Garbe Claus, Hauschild Axel, Volkenandt Matthias, Schadendorf Dirk, Stolz Wilhelm, Reinhold Uwe, Kortmann Rolf-Dieter, Kettelhack Christoph, Frerich Bernhard, Keilholz Ulrich, Dummer Reinhard, Sebastian Günther, Tilgen Wolfgang, Schuler Gerold, Mackensen Andreas, Kaufmann Roland
University Department of Dermatology, Tübingen, Germany.
Melanoma Res. 2007 Dec;17(6):393-9. doi: 10.1097/CMR.0b013e3282f05039.
Melanoma is a malignant tumor that arises from melanocytic cells and primarily involves the skin. The most important exogenous etiological factor is exposure to ultraviolet irradiation. Diagnosis of melanoma is based primarily on its clinical features, and the A-B-C-D rule is useful in identifying pigmented lesions, which are suspicious for melanoma (Asymmetry, Border irregular, Color inhomogeneous and Diameter more than 5 mm). Dermoscopy is very helpful in clarifying the differential diagnosis of pigmented lesions. About 90% of melanomas are diagnosed as primary tumors without any evidence for metastasis. The tumor-specific 10-year survival for all such tumors is about 75-85%. The most important prognostic factors for primary melanoma without metastases are vertical tumor thickness (Breslow depth) as measured on the histological specimen, presence of histopathologically recognized ulceration, invasion level (Clark level) and identification of micrometastases in the regional lymph nodes via sentinel lymph node biopsy. The current tumor node metastasis classification for the staging of primary melanoma is based on these factors. Melanomas can metastasize either by the lymphatic or by the hematogenous route. About two-thirds of metastases are originally confined to the drainage area of regional lymph nodes. A regional metastasis can appear as satellite metastases up to 2 cm from the primary tumor, as intransit metastases in the skin between the site of the primary tumor and the first lymph node and as regional lymph node metastases. In the stage of regional metastasis, the differentiation between micrometastasis and macrometastasis and the number of lymph nodes involved are crucial. As soon as distant metastasis develops, prognosis depends on the site of the metastasis and on the lactate dehydrogenase levels in the blood. The frequency and extent of follow-up examinations is based on the initial tumor parameters. In thin primary melanomas up to 1-mm tumor thickness, clinical examinations at 6-month intervals are sufficient and in thicker primary melanomas, at 3-month intervals.
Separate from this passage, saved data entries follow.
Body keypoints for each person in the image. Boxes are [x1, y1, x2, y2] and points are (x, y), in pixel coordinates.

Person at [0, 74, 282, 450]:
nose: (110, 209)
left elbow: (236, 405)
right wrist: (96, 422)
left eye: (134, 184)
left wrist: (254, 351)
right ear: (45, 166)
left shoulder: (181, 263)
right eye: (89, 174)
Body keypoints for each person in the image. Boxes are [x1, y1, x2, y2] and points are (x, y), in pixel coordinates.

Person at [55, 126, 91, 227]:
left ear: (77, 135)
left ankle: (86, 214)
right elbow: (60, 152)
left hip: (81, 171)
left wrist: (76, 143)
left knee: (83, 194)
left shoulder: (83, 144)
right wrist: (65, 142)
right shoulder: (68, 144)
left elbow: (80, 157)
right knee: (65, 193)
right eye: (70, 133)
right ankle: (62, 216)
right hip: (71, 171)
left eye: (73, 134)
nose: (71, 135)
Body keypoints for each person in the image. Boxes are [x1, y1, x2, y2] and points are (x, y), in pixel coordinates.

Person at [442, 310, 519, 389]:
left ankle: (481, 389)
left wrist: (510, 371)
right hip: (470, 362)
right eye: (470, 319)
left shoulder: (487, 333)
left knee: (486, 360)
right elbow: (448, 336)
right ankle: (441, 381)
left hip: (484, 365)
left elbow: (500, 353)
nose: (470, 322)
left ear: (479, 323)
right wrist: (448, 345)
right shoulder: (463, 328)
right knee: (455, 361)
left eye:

Lymph node sonography as well as determination of the tumor marker protein S100beta are recommended. Additionally, in the stage of regional metastasis, whole body imaging should be performed every 6 months; in the stage of distant metastasis, surveillance has to be scheduled individually.
黑色素瘤是一种起源于黑素细胞且主要累及皮肤的恶性肿瘤。最重要的外源性病因是暴露于紫外线辐射。黑色素瘤的诊断主要基于其临床特征,A-B-C-D法则有助于识别可疑为黑色素瘤的色素沉着病变(不对称、边界不规则、颜色不均匀和直径大于5毫米)。皮肤镜检查对明确色素沉着病变的鉴别诊断非常有帮助。约90%的黑色素瘤被诊断为原发性肿瘤,无任何转移证据。所有此类肿瘤的10年肿瘤特异性生存率约为75-85%。无转移的原发性黑色素瘤最重要的预后因素是组织学标本上测量的肿瘤垂直厚度( Breslow深度)、组织病理学认可的溃疡的存在、浸润水平(Clark水平)以及通过前哨淋巴结活检确定区域淋巴结中的微转移。目前用于原发性黑色素瘤分期的肿瘤淋巴结转移分类基于这些因素。黑色素瘤可通过淋巴或血行途径转移。约三分之二的转移最初局限于区域淋巴结的引流区域。区域转移可表现为距原发性肿瘤2厘米以内的卫星转移、原发性肿瘤部位与第一淋巴结之间皮肤中的移行转移以及区域淋巴结转移。在区域转移阶段,微转移和大转移的区分以及受累淋巴结的数量至关重要。一旦发生远处转移,预后取决于转移部位和血液中的乳酸脱氢酶水平。随访检查的频率和范围基于初始肿瘤参数。对于肿瘤厚度达1毫米的薄原发性黑色素瘤,每6个月进行一次临床检查就足够了,对于较厚的原发性黑色素瘤,则每3个月进行一次。建议进行淋巴结超声检查以及肿瘤标志物蛋白S100β的测定。此外,在区域转移阶段,应每6个月进行一次全身成像;在远处转移阶段,监测必须单独安排。